Nelle foto vediamo sempre il Papa sorridente. Ma le è mai capitato di vederlo piangere?
Si commuoveva spesso soprattutto quando andava in visita negli ospedali in Africa, dove c’erano i bambini malati di AIDS. Qualche volta usciva anche qualche lacrima e nonostante cercasse di dar forza agli altri, veniva fuori questa sua umanità.

Ci sono episodi del pontificato di Giovanni Paolo II che non sono stati immortalati in foto?
In Africa, precisamente in Angola successe che la sua veste da bianca diventò nera! Era seduto a chiacchierare con una famiglia povera del posto. Ad un certo punto da una delle macchine del seguito papale arrivò una bottiglia di aranciata e dei biscotti. Il papa li offrì ai bambini e dopo 2 secondi era praticamente circondato: c’erano bambini che gli saltavano addosso, chi lo tirava da un lato, chi lo prendeva per il collo tanto che la sua veste diventò nera! Aveva poco dopo l’incontro con il presidente: dovette tornare in nunziatura a cambiarsi…

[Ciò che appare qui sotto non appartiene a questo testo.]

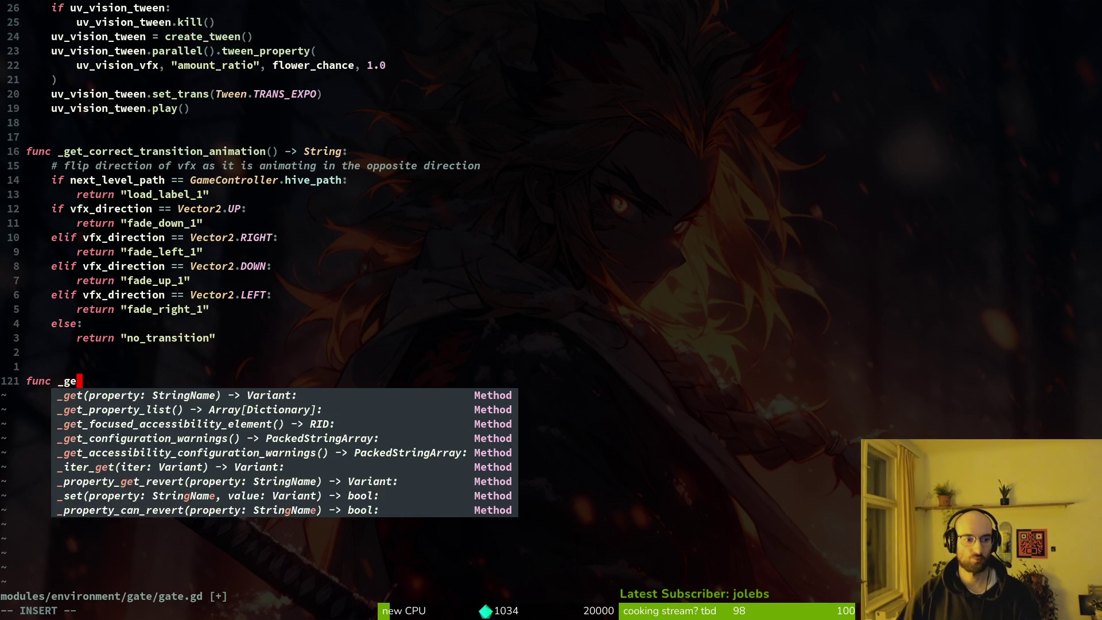
text(t_vfx_gravity())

Qual è l’ultima foto che ha fatto al Papa?
E’ una foto che non è mai stata pubblicata. Giovanni Paolo II era già nella bara ed è il momento in cui il segretario, Mons. Dziwisz e il cerimoniere, Mons. Marini, mettono sul viso del Papa un veletto bianco, come da protocollo. Un attimo commovente che non potrò mai dimenticare!

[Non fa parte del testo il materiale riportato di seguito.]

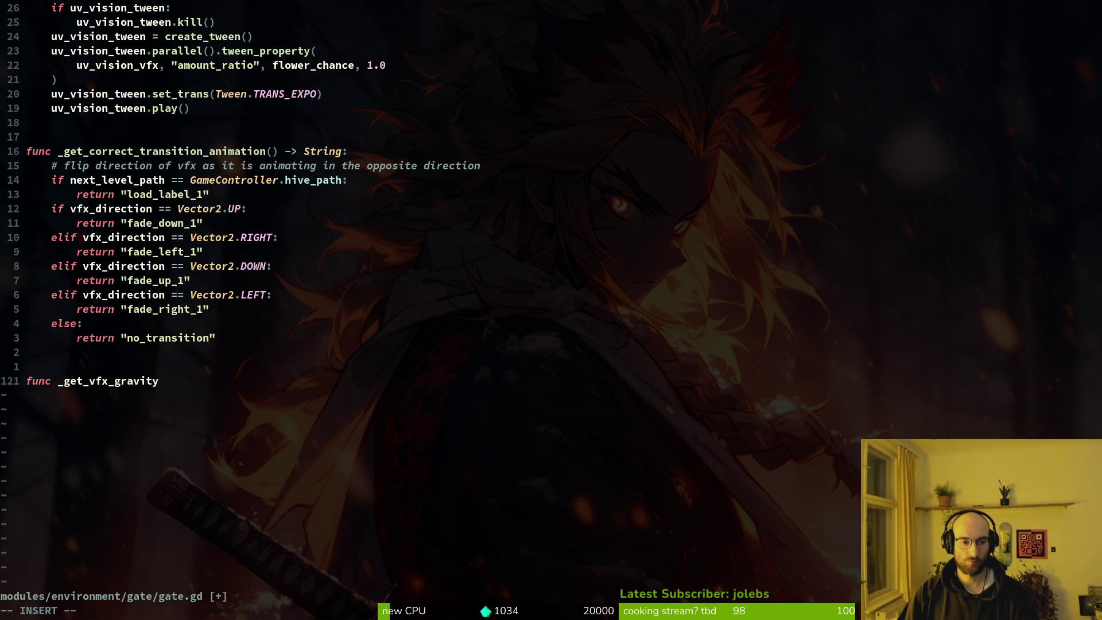
text( -> void:)
key(Return)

In tanti hanno raccontato che nelle ultime ore di vita il Papa non era cosciente e che era attaccato alle macchine…
Ne hanno dette di tutti i colori, anche che fosse morto tre giorni prima dell’annuncio ufficiale. Io ho avuto la grande fortuna di salutarlo 8 ore prima che morisse: arrivai al suo capezzale e mi inginocchiai, Don Stanislao gli disse: “Arturo è qui”. Lui si girò, mi fece un grande sorriso e mi disse “Grazie Arturo, grazie mille” e si rigirò dall’altro lato. Era lucidissimo e non era attaccato alle macchine: aveva soltanto una mascherina per l’ossigeno poggiata sulla parte sinistra del cuscino. Era sereno, pronto per tornare alla casa del Padre.

Come ha accolto la notizia della beatificazione di Giovanni Paolo II?
La cosa non mi ha sorpreso affatto: quando ce lo avevo accanto, sapevo di essere già vicino ad un santo!